Les collectivités locales ont dû intervenir financièrement, alors que leurs ressources sont déjà limitées et qu'elles sont abondamment sollicitées, comme on l'a encore vu récemment.
Il s'agit donc d'un goulot d'étranglement supplémentaire. Et je ne parle pas des modalités d'application, qui varient selon les écoles : certaines doivent en effet supporter des charges plus lourdes que d'autres.

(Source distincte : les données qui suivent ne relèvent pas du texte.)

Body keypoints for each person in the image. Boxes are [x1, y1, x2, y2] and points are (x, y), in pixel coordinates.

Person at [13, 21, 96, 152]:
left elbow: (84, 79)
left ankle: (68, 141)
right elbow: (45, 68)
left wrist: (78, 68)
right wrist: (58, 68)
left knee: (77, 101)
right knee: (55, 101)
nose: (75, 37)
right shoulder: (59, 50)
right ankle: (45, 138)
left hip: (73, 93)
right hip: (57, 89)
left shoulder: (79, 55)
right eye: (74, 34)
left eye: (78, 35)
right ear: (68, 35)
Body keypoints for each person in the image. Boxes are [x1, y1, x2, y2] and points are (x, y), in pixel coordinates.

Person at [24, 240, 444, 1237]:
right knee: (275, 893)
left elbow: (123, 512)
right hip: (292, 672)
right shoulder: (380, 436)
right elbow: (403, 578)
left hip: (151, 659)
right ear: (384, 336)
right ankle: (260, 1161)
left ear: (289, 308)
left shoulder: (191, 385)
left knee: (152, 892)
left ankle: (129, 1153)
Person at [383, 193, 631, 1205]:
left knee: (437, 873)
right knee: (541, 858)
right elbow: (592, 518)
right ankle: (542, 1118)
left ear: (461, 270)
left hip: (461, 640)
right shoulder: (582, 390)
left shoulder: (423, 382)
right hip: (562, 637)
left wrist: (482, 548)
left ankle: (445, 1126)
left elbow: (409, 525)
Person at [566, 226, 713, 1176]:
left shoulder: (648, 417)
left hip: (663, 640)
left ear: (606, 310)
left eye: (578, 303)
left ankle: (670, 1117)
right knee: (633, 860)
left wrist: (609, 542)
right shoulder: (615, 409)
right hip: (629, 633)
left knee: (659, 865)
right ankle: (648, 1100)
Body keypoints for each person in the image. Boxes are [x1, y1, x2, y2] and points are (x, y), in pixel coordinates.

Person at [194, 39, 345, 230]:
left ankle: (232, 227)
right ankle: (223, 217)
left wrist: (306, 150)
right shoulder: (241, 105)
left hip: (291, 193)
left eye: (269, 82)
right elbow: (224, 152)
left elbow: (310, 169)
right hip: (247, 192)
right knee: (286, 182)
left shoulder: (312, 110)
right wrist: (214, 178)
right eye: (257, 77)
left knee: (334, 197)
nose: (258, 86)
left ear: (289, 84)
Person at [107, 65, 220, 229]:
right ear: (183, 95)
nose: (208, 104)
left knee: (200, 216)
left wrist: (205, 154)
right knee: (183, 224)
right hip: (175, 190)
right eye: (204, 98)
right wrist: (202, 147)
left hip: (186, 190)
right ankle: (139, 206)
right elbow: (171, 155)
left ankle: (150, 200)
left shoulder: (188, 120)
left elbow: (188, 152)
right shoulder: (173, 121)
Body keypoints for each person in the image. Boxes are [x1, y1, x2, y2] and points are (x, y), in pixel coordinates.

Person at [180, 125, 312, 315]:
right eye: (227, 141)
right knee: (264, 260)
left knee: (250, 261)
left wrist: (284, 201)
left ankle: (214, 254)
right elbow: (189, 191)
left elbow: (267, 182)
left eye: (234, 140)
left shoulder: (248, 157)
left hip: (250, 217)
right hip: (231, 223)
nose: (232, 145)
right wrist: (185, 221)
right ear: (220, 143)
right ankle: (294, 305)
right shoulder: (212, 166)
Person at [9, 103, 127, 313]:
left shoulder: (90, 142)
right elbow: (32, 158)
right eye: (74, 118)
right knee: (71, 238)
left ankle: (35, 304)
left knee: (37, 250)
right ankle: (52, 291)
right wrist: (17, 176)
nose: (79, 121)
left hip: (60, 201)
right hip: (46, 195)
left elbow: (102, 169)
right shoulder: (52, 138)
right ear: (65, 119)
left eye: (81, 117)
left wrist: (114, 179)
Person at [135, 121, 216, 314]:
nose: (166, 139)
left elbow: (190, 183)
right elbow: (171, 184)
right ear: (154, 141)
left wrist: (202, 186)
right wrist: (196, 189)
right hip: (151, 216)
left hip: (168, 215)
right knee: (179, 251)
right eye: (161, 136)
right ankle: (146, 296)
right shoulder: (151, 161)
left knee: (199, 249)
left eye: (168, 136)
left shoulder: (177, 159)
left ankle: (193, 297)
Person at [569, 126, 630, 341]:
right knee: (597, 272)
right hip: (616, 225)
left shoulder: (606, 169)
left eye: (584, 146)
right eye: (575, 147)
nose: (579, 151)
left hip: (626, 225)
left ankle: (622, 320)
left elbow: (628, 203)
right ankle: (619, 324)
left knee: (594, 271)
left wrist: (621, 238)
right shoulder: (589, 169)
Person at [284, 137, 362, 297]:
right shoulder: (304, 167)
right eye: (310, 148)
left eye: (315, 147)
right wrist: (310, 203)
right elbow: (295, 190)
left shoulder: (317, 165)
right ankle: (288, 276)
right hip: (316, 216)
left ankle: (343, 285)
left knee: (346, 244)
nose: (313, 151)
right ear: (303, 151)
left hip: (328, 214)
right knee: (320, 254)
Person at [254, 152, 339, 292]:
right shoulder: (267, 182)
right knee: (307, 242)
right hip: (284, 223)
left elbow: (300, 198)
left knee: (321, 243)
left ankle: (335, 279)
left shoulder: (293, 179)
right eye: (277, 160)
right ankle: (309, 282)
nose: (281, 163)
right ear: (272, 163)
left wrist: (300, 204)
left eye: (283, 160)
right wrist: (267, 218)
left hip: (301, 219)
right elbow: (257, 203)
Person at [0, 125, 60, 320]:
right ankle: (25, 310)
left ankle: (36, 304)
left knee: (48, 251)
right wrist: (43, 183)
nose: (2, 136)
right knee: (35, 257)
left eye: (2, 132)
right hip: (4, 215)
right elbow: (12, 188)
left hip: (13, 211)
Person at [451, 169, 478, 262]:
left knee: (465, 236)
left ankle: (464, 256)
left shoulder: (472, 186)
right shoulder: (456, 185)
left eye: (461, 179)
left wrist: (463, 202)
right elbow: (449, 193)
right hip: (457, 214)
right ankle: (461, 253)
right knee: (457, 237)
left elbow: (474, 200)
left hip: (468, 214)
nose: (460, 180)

Finalement, cette inégalité pèse sur des milliers de familles en plein désarroi.
Je veux rappeler les difficultés de nos collectivités locales, sur lesquelles on se décharge un peu trop facilement quand il s'agit du soin, de la santé ou de l'accompagnement.

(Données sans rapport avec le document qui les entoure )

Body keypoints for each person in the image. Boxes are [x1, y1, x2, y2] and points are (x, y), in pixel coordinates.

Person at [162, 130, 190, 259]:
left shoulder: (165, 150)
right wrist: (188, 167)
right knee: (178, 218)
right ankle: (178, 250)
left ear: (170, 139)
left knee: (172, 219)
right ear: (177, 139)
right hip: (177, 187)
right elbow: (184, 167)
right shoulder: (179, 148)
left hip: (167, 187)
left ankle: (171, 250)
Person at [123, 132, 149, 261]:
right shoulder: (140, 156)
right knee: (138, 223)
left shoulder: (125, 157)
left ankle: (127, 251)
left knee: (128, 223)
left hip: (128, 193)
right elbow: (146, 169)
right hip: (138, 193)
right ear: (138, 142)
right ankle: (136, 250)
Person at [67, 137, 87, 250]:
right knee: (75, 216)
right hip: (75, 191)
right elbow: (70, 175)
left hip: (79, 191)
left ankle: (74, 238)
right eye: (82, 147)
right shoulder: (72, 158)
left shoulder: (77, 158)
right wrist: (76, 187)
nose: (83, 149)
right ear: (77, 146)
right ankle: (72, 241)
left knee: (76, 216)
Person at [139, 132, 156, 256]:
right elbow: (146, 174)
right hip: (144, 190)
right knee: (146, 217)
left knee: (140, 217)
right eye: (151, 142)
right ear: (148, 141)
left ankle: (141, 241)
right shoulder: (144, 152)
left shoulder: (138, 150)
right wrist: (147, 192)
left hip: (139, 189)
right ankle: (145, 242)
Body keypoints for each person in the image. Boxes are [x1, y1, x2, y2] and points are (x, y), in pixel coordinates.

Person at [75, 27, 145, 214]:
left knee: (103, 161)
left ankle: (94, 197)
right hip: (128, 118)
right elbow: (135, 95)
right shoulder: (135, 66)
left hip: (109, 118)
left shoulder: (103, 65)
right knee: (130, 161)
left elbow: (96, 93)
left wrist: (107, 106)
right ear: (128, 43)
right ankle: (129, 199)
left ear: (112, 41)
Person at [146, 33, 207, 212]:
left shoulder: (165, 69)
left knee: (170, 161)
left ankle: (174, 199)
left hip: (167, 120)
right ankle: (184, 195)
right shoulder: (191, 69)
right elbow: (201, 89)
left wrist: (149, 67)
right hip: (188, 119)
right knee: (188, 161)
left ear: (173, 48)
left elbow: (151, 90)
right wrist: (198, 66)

Je n'oublie pas les problèmes que cela suscite dans la pratique, notamment, mais pas seulement, pour les établissements privés sous contrat : il faut réorganiser les emplois du temps, faire appel à des volontaires, gérer de multiples contrats de travail, tandis que la multiplication du nombre des accompagnants, parfois pour un même élève, est source d'inconfort et d'angoisse pour les enfants.

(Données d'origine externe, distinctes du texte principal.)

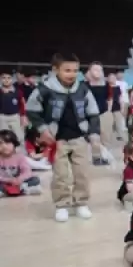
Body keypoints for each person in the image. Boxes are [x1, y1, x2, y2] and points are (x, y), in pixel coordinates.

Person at [26, 53, 101, 222]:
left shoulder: (83, 89)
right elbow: (32, 111)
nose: (71, 74)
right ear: (55, 70)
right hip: (56, 140)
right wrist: (43, 129)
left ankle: (81, 202)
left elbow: (94, 113)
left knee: (82, 173)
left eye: (75, 70)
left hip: (79, 138)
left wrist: (94, 133)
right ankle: (62, 205)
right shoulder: (44, 89)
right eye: (67, 70)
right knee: (60, 175)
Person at [0, 130, 41, 197]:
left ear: (14, 143)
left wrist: (19, 179)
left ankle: (22, 189)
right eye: (0, 143)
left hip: (19, 182)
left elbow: (27, 171)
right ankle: (9, 191)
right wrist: (9, 180)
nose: (4, 146)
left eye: (7, 143)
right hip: (5, 183)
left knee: (35, 179)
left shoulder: (20, 157)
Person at [0, 72, 27, 145]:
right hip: (2, 117)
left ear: (12, 79)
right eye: (4, 78)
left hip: (15, 116)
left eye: (8, 78)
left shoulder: (18, 92)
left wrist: (23, 116)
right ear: (1, 79)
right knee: (4, 138)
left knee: (20, 137)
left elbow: (22, 104)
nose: (6, 80)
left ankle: (19, 154)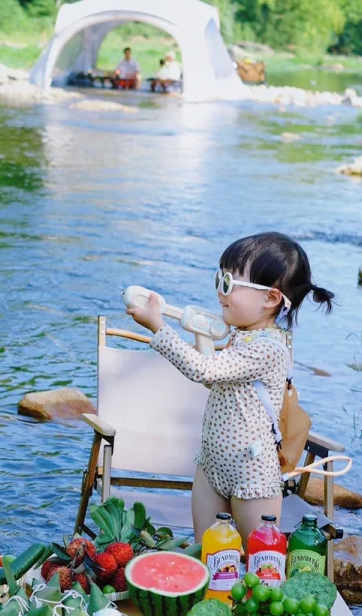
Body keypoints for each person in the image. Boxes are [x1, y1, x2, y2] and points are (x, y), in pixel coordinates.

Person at [126, 232, 334, 544]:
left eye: (228, 284)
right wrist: (202, 334)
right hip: (212, 465)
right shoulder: (243, 335)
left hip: (252, 474)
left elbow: (201, 369)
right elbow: (214, 378)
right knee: (206, 553)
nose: (220, 292)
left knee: (259, 562)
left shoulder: (269, 348)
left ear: (270, 298)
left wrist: (158, 326)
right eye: (219, 279)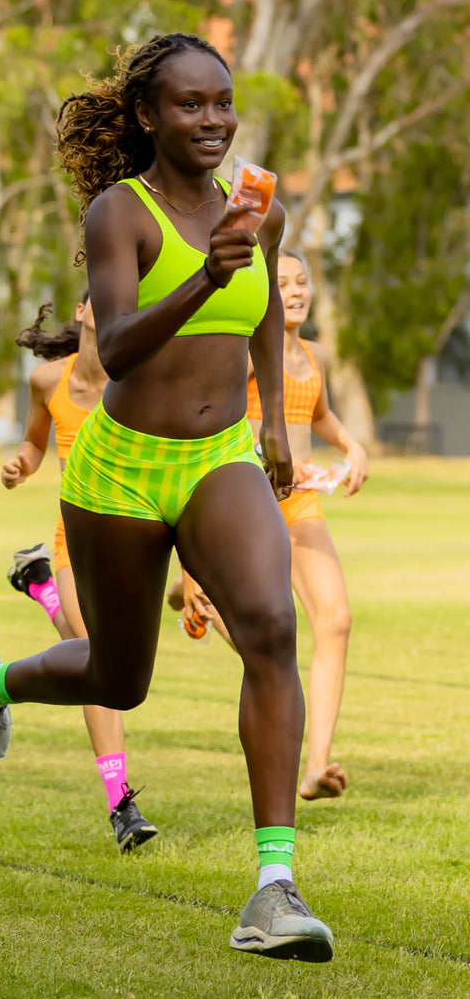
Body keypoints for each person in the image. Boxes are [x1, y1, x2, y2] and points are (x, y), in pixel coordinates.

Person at [0, 32, 335, 962]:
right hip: (119, 467)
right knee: (121, 679)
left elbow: (268, 330)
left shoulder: (258, 208)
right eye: (191, 105)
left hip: (219, 457)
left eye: (223, 102)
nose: (213, 120)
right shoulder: (120, 212)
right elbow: (112, 347)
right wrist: (208, 273)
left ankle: (274, 889)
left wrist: (276, 423)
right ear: (149, 116)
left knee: (271, 629)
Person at [173, 250, 368, 800]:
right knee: (264, 640)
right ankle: (196, 590)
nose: (297, 290)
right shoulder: (251, 354)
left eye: (302, 280)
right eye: (282, 282)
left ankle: (317, 767)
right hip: (248, 505)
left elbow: (319, 413)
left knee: (336, 619)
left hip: (301, 503)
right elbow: (212, 420)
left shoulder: (314, 354)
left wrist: (352, 446)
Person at [3, 295, 158, 851]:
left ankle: (40, 586)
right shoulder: (47, 380)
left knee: (100, 648)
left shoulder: (139, 376)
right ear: (84, 308)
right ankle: (122, 804)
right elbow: (34, 442)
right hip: (78, 535)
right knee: (96, 656)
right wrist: (21, 463)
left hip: (138, 534)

Pour cette raison, je me réjouis que soit reconnu, dans le code de l'éducation, le principe de la rémunération à la charge de l'État du personnel affecté à l'accompagnement des élèves en situation de handicap sur le temps scolaire et sur le temps de la pause méridienne.
Je me réjouis aussi pour les accompagnants, qui seront rémunérés sur le temps scolaire et sur le temps de la pause méridienne. C'est aussi une clarification importante pour les familles.
La proposition de loi apporte ainsi une clarification, qui s'inscrit dans l'esprit de la loi sur le handicap du 11 février 2005 – je salue, à cet égard, le travail de Philippe Bas, qui était, à l'époque, ministre des affaires sociales. En effet, ce texte majeur mettait à la charge de l'État l'organisation de la scolarisation des élèves en milieu ordinaire.
Or la jurisprudence du Conseil d'État crée une certaine dissonance dans ce cadre cohérent. Il nous importait de la corriger.
Je ne jette pas la pierre au juge administratif – il a voulu appliquer le droit existant –, mais cette affaire est l'occasion de rappeler que c'est au législateur, parce qu'il a la légitimité pour s'exprimer au nom des citoyens, qu'il revient d'agir pour corriger les effets d'une jurisprudence problématique. Voilà peut-être une démarche que nous serons appelés à renouveler, lorsque des décisions de justice nous paraîtront insatisfaisantes ou inadaptées.
Je rends hommage également à la commission de la culture, qui a joué son rôle. Elle a signalé le problème et rappelé les complications soulevées par notre cadre législatif, dont l'effet est de compromettre l'exercice des missions de l'État.
Je salue à cet égard mon collègue Cédric Vial, qui, dans son rapport du 3 mai 2023, avait rappelé la difficulté pour l'éducation nationale de répondre aux enjeux liés à la massification de l'aide humaine et à l'accessibilité de nos écoles. Ces dernières doivent être inclusives, dans le bon sens du terme.
Ce constat a débouché sur une proposition de loi qui a été largement cosignée, ce qui montre une nouvelle fois que le Sénat est la chambre des territoires et qu'il peut relayer avec réactivité les demandes de nos concitoyens, en l'occurrence celles des parents en difficulté. Notre assemblée n'est pas une maison opaque dont les sujets de préoccupation seraient déconnectés de ceux des Français.
Je remercie Anne Ventalon de son travail au sein de notre commission. Elle a défendu le texte qui nous est soumis et que nous avons adopté à l'unanimité.
Mes chers collègues, la problématique en jeu n'est pas seulement financière ou matérielle : elle touche à l'humain, à la place que nous accordons aux plus fragiles. C'est au fond une part de nous-mêmes qui révèle ce que nous sommes.
Comment ne pas se souvenir des propos du général de Gaulle à l'égard de sa fille, qui était atteinte de trisomie ? « Anne m'a aidé à dépasser tous les échecs et tous les hommes », disait-il. Le fondateur de nos institutions nous rappelle ainsi que la Ve République, c'est aussi ce devoir permanent d'humanité.
Ce texte, qui fait consensus, constitue un pas important. C'est pourquoi, mes chers collègues, je vous invite à le voter.